>
> So, my question is: Was there something I overlooked there, is it
> really a VM bug, or none of the above? Thanks in advance.
The VM code is in the function vm-find-leading-message-separator in the
file vm-folder.el. All that it looks for is "From " at the beginning of
the line and some sequence of digits at the end of the line. The RFC
4155 is unfortunately very loose. It doesn't guarantee the leading
separator line to be a particular format. So, VM can't assume too much
about the format of the separator line.
It is common practice to put a ">" escape marker for any line that
begins with "From" right after a blank line. If you do that, then VM
should be able to handle it fine.
Let me also suggest a simpler method to combine several single-message
files into an mbox folder. You can put them all into a directory,
select all of them in a GUI and then drag-and-drop them into a new
Thunderbird folder. (You might need to rename the files to have a
".eml" extension. I am not sure.) Then you can move the Thunderbird
folder to somewhere else and VM will handle it fine.
Cheers,
Uday
Ugh. VM uses mbox by default, but it doesn't have to. mbox is about
the cruddiest most idiotic mailbox format out there, and Unix has a
lot to answer for.
If you like messages all in one file, I suggest using mmdf format,
which is an awful lot easier to deal with.

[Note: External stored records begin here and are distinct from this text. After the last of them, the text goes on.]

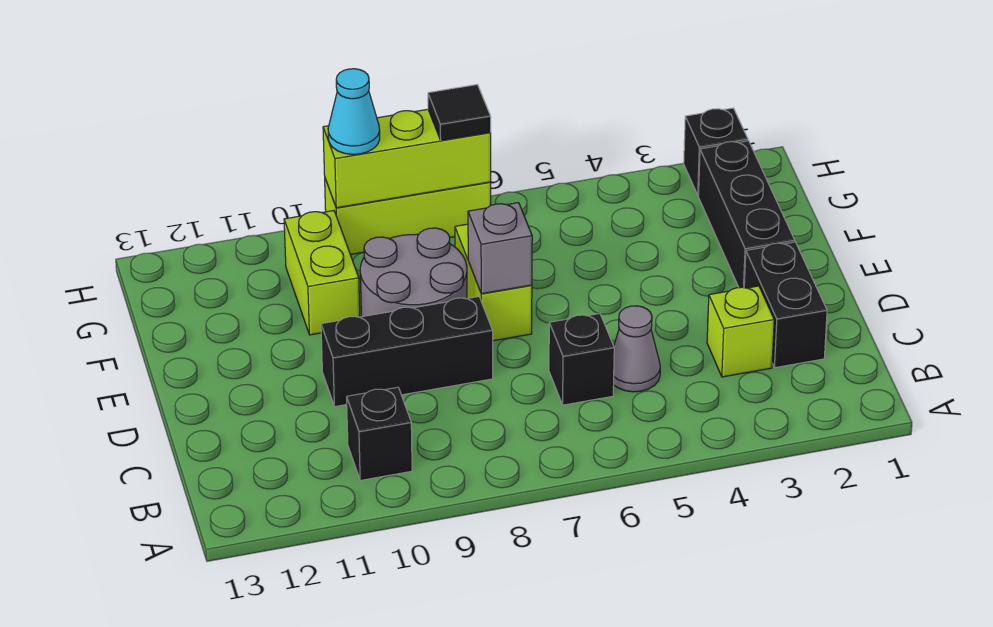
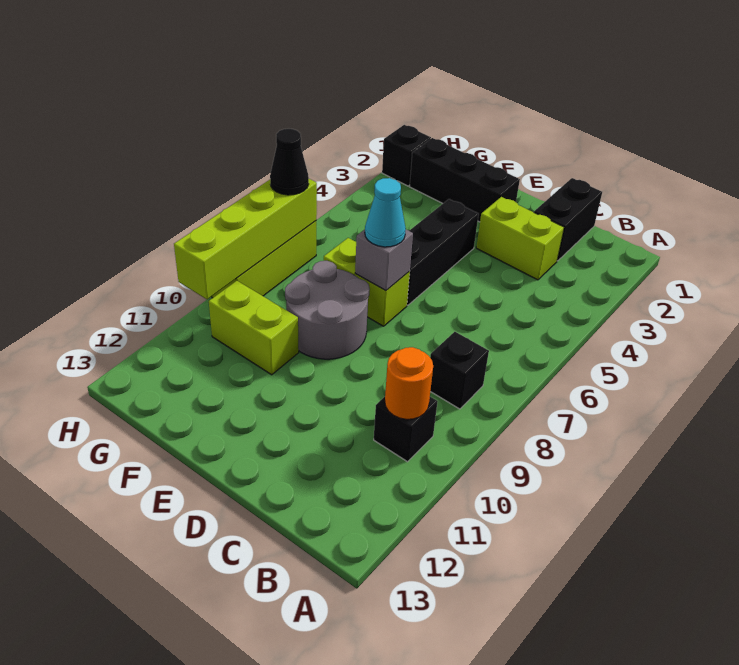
none -> orange round brick B10 level 2
black brick C2:D2 level 1 -> black brick C1:C2 level 1
lime brick C3 level 1 -> lime brick C3:D3 level 1
grey cone C5 level 1 -> none
black brick C6 level 1 -> black brick B8 level 1
black brick D8:D10 level 1 -> black brick E4:E6 level 1
lime brick H7:H9 level 2 -> lime brick H7:H10 level 2
black tile H7 level 3 -> black cone H7 level 3
cyan cone H9 level 3 -> cyan cone E7 level 3

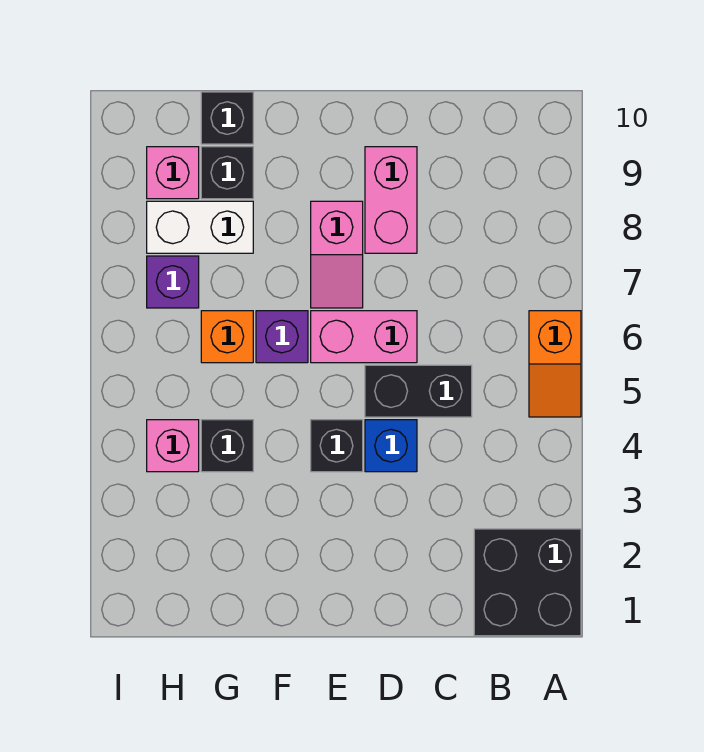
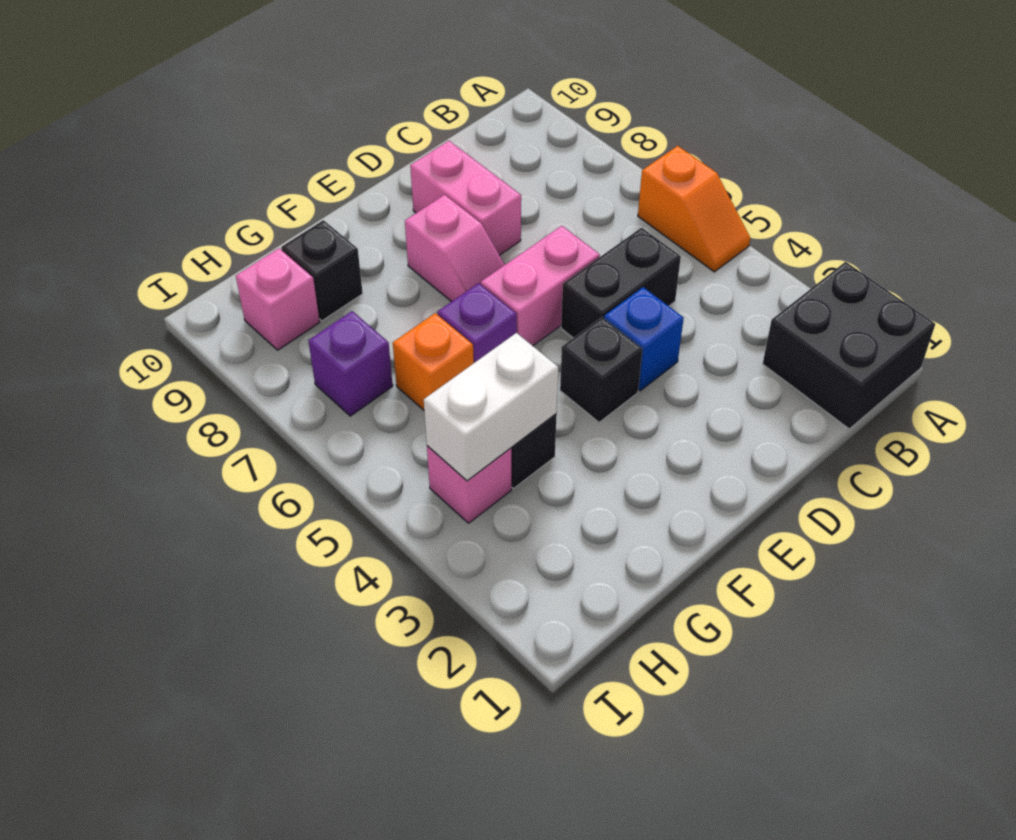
white brick G8:H8 level 1 -> white brick G4:H4 level 2
black brick G10 level 1 -> none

(setq vm-default-folder-type 'mmdf)
MMDF itself is a mail system which is probably now used hardly
anywhere.
But its mailbox format is very simple, and has the great advantage
that it doesn't require the From-stuffing of mbox.
Every message is both preceded and followed by a line of the form
^A^A^A^A
(where ^A stands for the character \001, as usual).

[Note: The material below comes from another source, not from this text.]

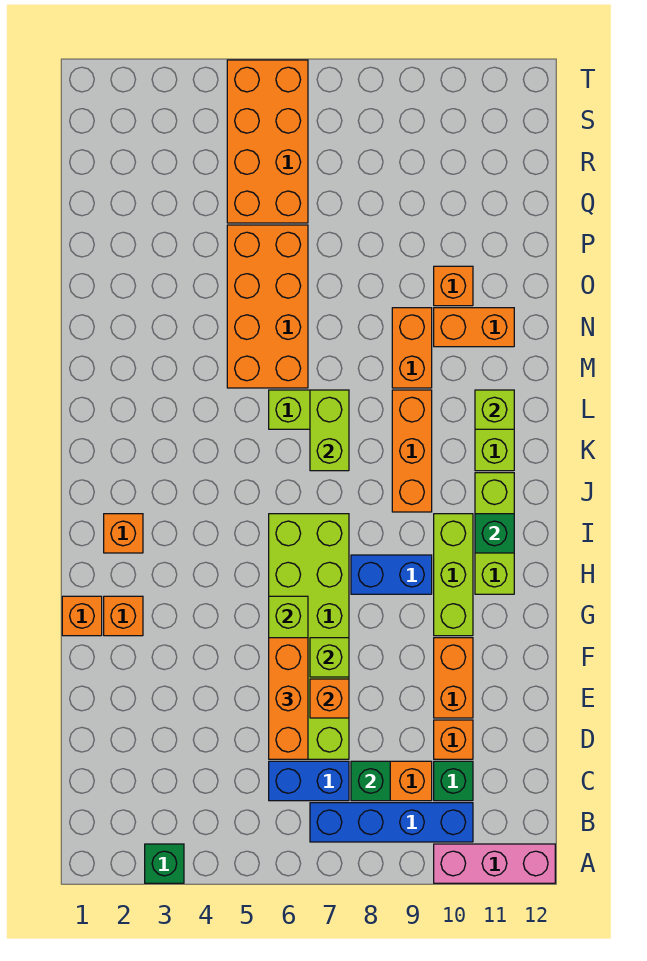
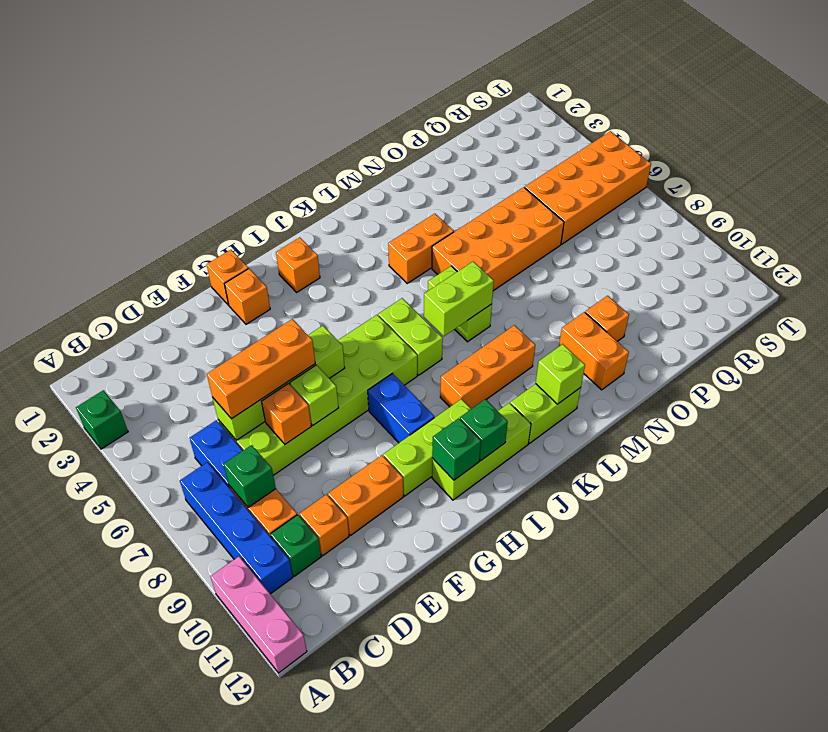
none -> green brick H11 level 2
none -> lime brick J6:J7 level 1
orange brick M9:N9 level 1 -> orange brick L4:M4 level 1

Of course, it is still theoretically possible to cause chaos by
putting those lines into a message with
Content-Transfer-Encoding: 8bit
but it hasn't happened to me yet!
A sensible format would use content-length, and there is a
From_with_content_length or similar variant of mbox, but I don't know
how widely supported and robust it is.
After looking at the RFC 4122 more closely, I notice that it defines a
"default" mbox format that is more tightly defined. This RFC came out
only in 2005, it seems, and then too it is only an "informational" RFC,
not a standard. So, if we want compatibility with other mail tools, we
cannot depend on it.
My Thunderbird folders have leading separator lines like the following:
From - Sun Oct 03 00:20:05 2010
VM itself produces separator lines like this:
From VM Mon Feb 6 16:51:47 2006
Neither of these would satisfy your syntax.
There could be value in defining a new mbox type for VM that is RFC
4122-compliant. I will think about it.
Cheers,
Uday
> Try "^From .+[@]?.+ .+ [+-]?[0-9][0-9][0-9][0-9]$", then. It works for
> me.
I am adding a variable vm-leading-message-separator-regexp-From_ which
you can modify if you wish.
I am reluctant to hard code a new regexp without a careful review.
Users will have old mbox's dating back to years. If the message
separators there don't satisfy the tighter constraints, then messages
get clubbed together. Come to think of it, we used to have a lot of
problems of that kind in the early days of VM.
Cheers,
Uday
>A sensible format would use content-length...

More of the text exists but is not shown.